# [Provided text]
▶
Deputy Leader of PE and Research School Associate James Crane discusses how he has been developing metacognition with his students.

The Problem

Teachers should acquire the professional understanding and skills to develop their pupils’ metacognitive knowledge. Whilst this is of course true, it is more complex than this. Metacognitive strategies will be very domain specific, so subject areas need to consider this within the context of their subject.

What does the research say?

The Education Endowment Foundation ‘Metacognition and Self-Regulated Learning Guidance Report‘ provides 7 recommendations. The three I will be focusing on are:

Recommendation 1 – Teachers should acquire the professional understanding and skills to develop their pupils’ metacognitive knowledge.

  • Self-regulated leaners are aware of their strengths and weaknesses, and can motivate themselves to engage in, and improve, their learning.
  • Developing pupils’ metacognitive knowledge of how they learn, of strategies and of tasks – is an effective way of improving outcomes.
  • Teachers should support pupils to plan, monitor and evaluate their learning.

Recommendation 2 – Explicitly teach pupils metacognitive strategies including how to plan, monitor and evaluate their learning.

  • Explicit instruction in cognitive and metacognitive strategies can improve pupils’ learning.
  • While concepts like ‘plan, monitor, evaluate’ can be introduced generically the strategies are mostly applied in relation to specific content and tasks, and are therefore best taught that way.
  • A series of steps beginning with activating prior knowledge and leading to independent practice before ending inn structured reflection – can be applied to different subjects, ages and contents.

Recommendation 3 – Model your own thinking to help pupils develop their metacognitive and cognitive skills.

  • Modelling by the teacher is a cornerstone of effective teaching: revealing the thought processes of an expert learner helps to develop pupils’ metacognitive skills.
  • Teachers should verbalise their metacognitive thinking (‘what do I know about problems like this? What ways of solving them have I used before?’) as they approach and work through a task.
◀
According to the text on metacognition, how many recommendations does the Education Endowment Foundation guidance report provide?

[Data items]
▶
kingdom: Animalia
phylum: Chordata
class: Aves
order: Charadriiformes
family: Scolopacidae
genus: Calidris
◀
▶
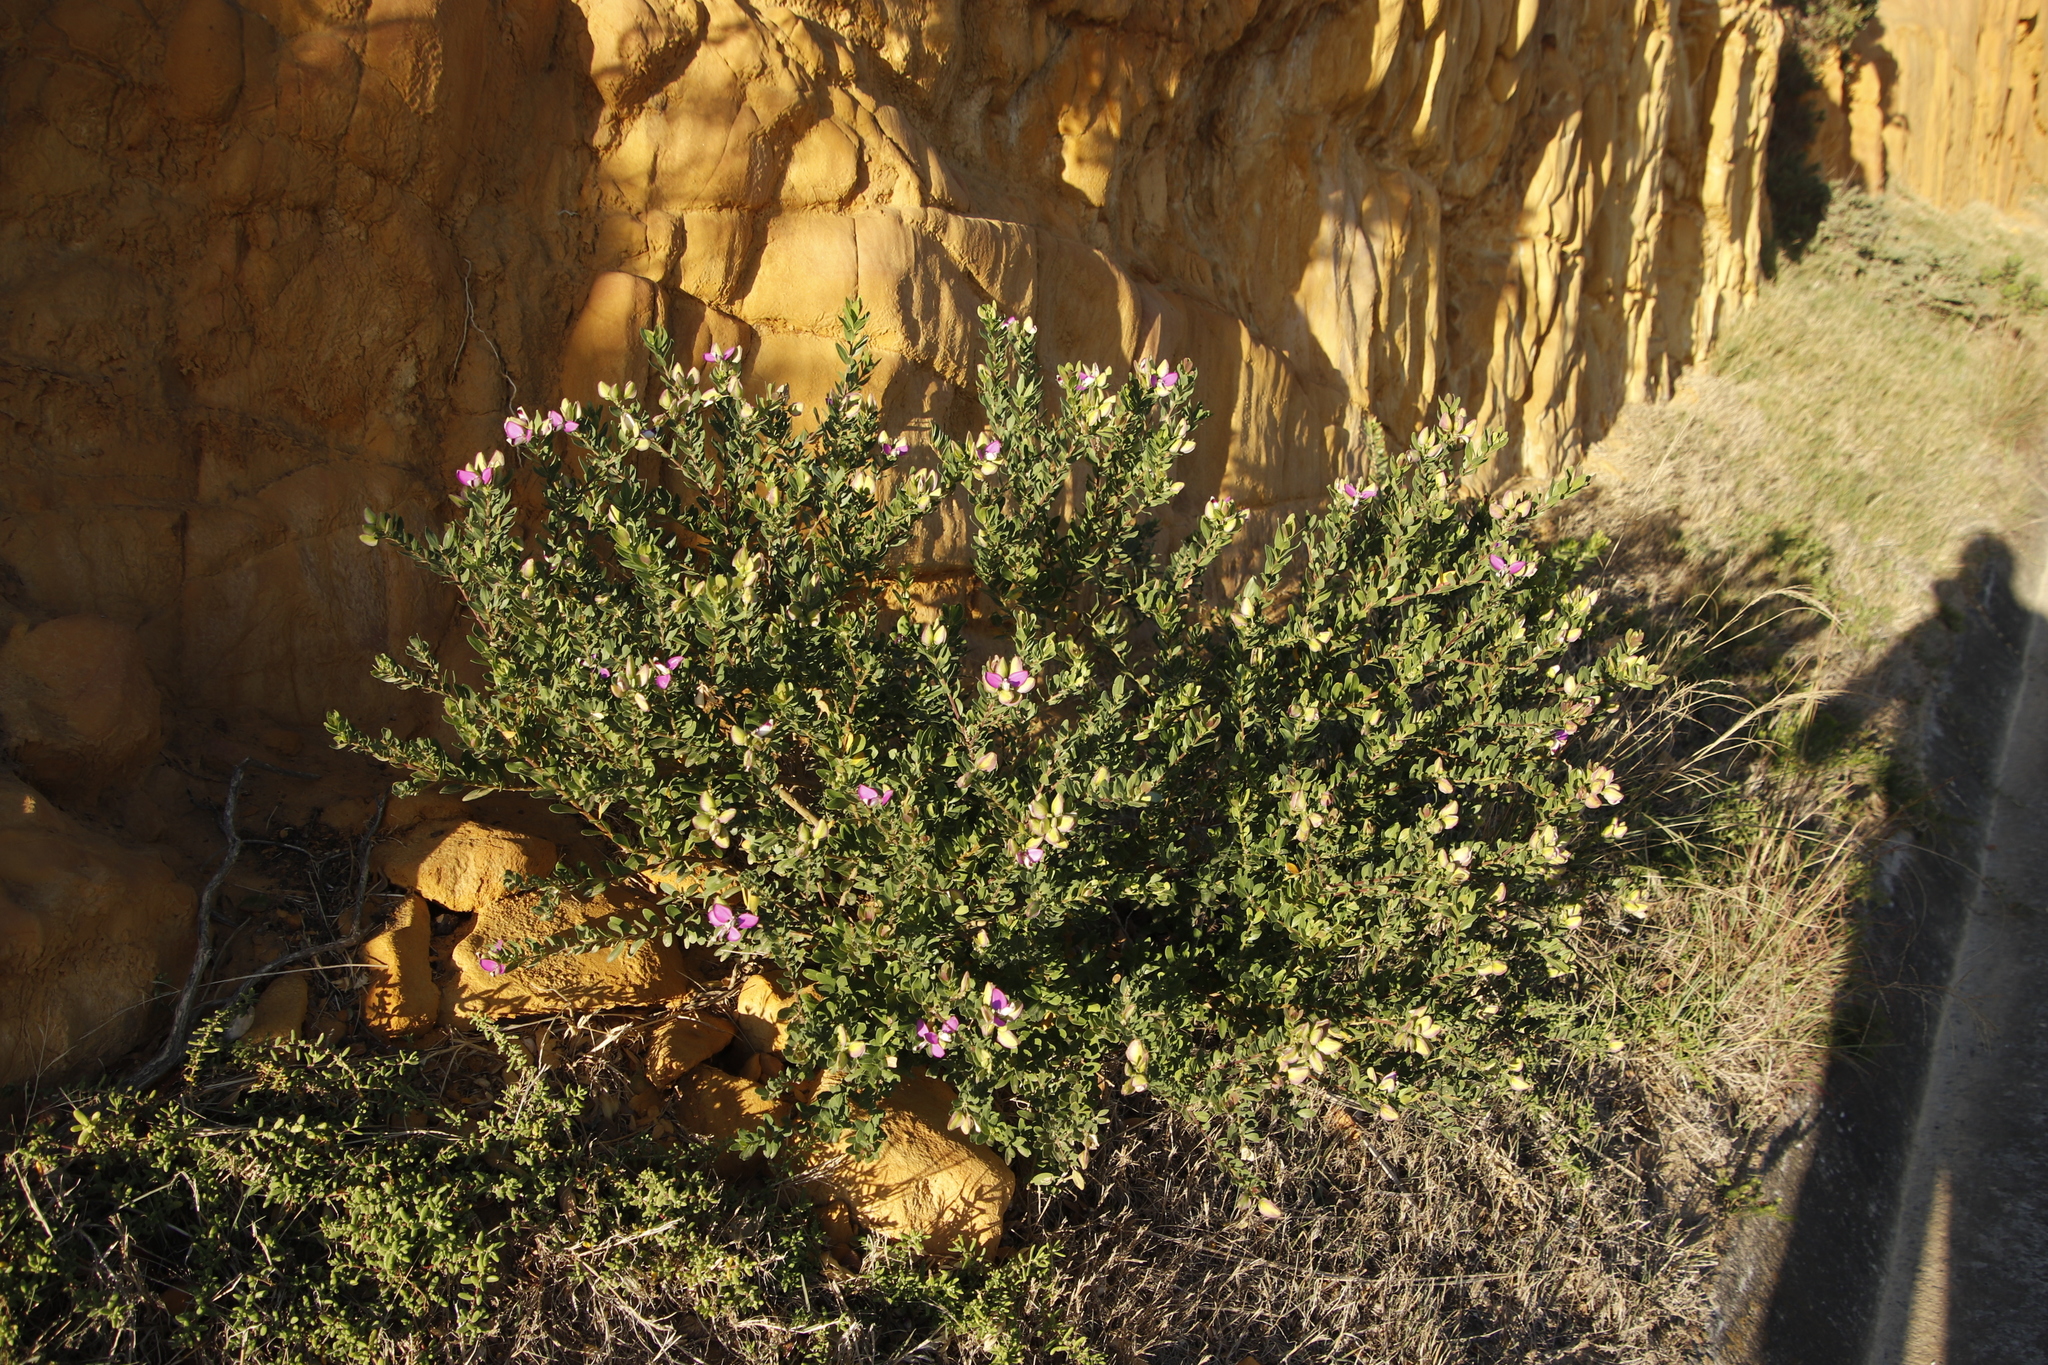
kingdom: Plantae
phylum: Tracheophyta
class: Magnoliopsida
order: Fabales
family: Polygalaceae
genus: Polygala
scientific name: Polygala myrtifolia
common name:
◀
# [Task answer]
The report provides seven recommendations.